Future console CPUs: will they go back to OoOE, and other questions.

ok I know that the Xenon CPU's PPE cores are In-Order Execution and so is the PPE in CELL.

In-Order CPUs are simpler than Out-of-Order-Execution CPUs. transistors and complexity is saved but there is a major price in performance.

originally, the Xenon design team at MS wanted the CPU cores to be Out of Order Execution, but as IBM got to work they had to make them In-Order. it was disappointed for the team from what I read of The Xbox 360 Uncloaked. actually here it is:

Another setback was that IBM had also decided that it couldn’t do out-of-order execution. This was a modern technique that enabled microprocessors to dispatch a number of tasks in parallel. A sequence of instructions was broken into parallel paths without regard to order so they could be executed quickly, and then put back into the proper sequence upon completion.
Instead, IBM had to make the cores execute with the simpler, but more primitive, in-order execution. Out-of-order consumed more space on the chip, potentially driving up the costs and raising the risks. When Microsoft’s Jeff Andrews went to Jon Thomason and told him the news, it was like a bombshell.
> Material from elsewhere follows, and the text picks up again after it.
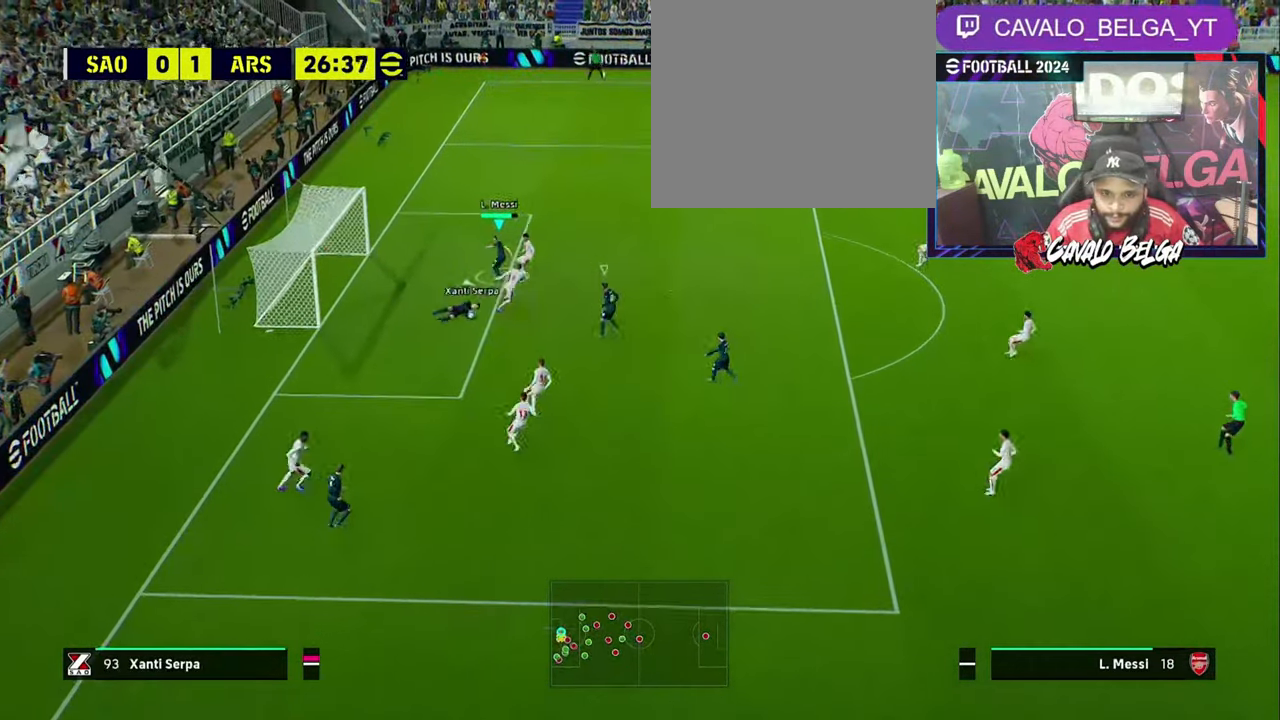
{"buttons": ["R1"], "left_stick": "up", "right_stick": "center", "events": [[33, "right_stick", "center"], [400, "left_stick", "up"]]}
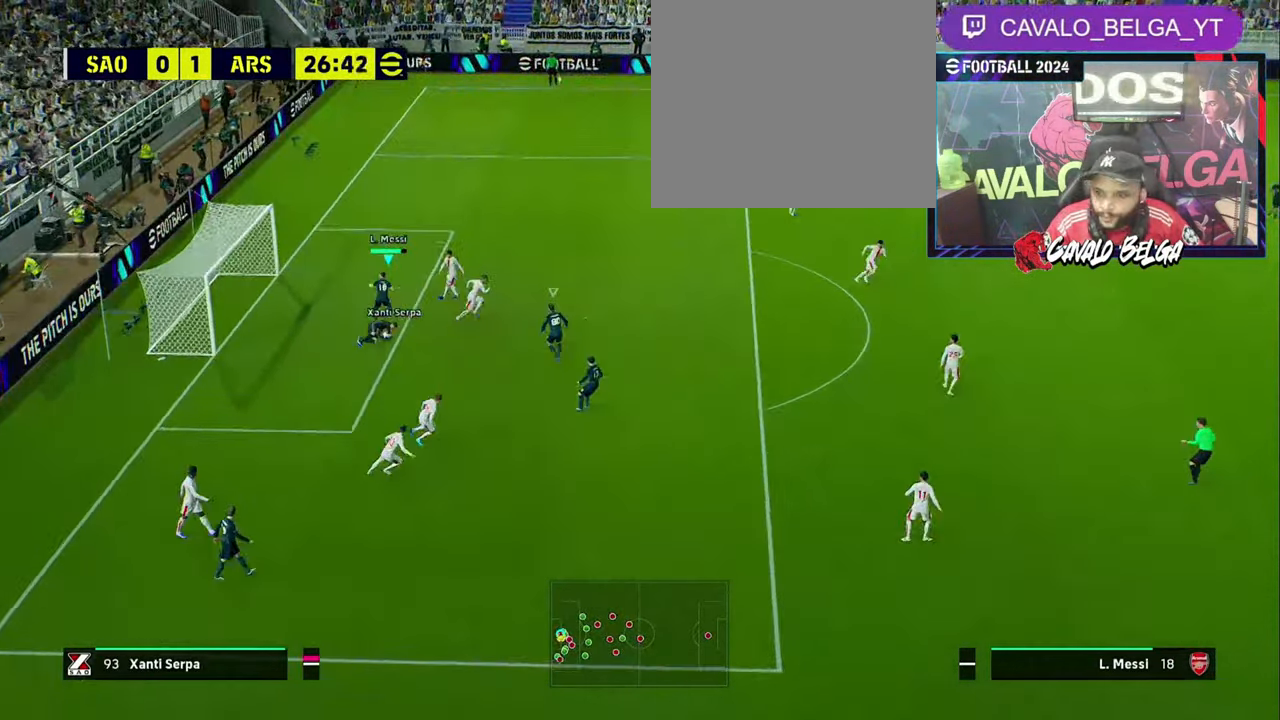
{"buttons": ["R1"], "left_stick": "right", "right_stick": "down-left", "events": [[66, "left_stick", "up-right"], [200, "left_stick", "right"], [266, "right_stick", "down"], [400, "right_stick", "center"], [500, "right_stick", "down-left"]]}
One by one, many of the Mountain View group’s biggest technological dreams were falling by the wayside.


okay, the CPU cores in the last generation: R5900 variant in Emotion Engine,
Gekko in Gamecube and the Intel PIII/Celeron in Xbox were all Out-Of-Order-Execution CPUs, am I right? (btw, what about Dreamcast's SH4?)

.....which would make Nintendo Wii the only console of this new generation to have an OoOE CPU (Broadway) if Gekko was an OoOE.

ok, do you guys think that Xenon's successor and next-gen CELL processors will use OoOE cores or not ?
 
This gen, Sony and MS could either implement a big chip with several processors on it, and those processors could either have a lot of OoOE or a lot of execution units, but not both at once.

As semiconductor tech improves, I'm sure we'll indeed see both at once at some point in the future, not unlikely already next gen. I am also sure that we'll never see a gen of consoles where either Sony or MS drops the execution units for more OoOE tho. That's oldfashioned these days, and won't lead the way to our glorious computing revolution future! ;)
 
Doubt it. IMHO for Sony its pointing to a Cell2, which significantly ups the LS of its SPUs. I read in some IBM-Stories, that the algorithms they simulated would hit a sweetspot with 4MB LS. The PPE could get some OooE, but I think the transistors will be used for more execution units or cache.
 
Not all OoOE is the same, though. Perhaps future console CPUs will have limited forms of it. Spending much die space on the feature is not necessarily smart for a console CPU.
 
Not all OoOE is the same, though. Perhaps future console CPUs will have limited forms of it. Spending much die space on the feature is not necessarily smart for a console CPU.
Perhaps to the level that Itanium has, but I don't know how far you really want to push this lest history repeat itself. On the PC, we've basically needed something like an 11x increase in transistor budget since the last of the in-order CPUs just to eke out around double the IPC. Granted, this is more a result of new IPC-boosting additions constantly snowballing on tope of each other, but that's generally how it carries out. If you instead scaled up the number of cores, that's massively more bang for the buck on the hardware side.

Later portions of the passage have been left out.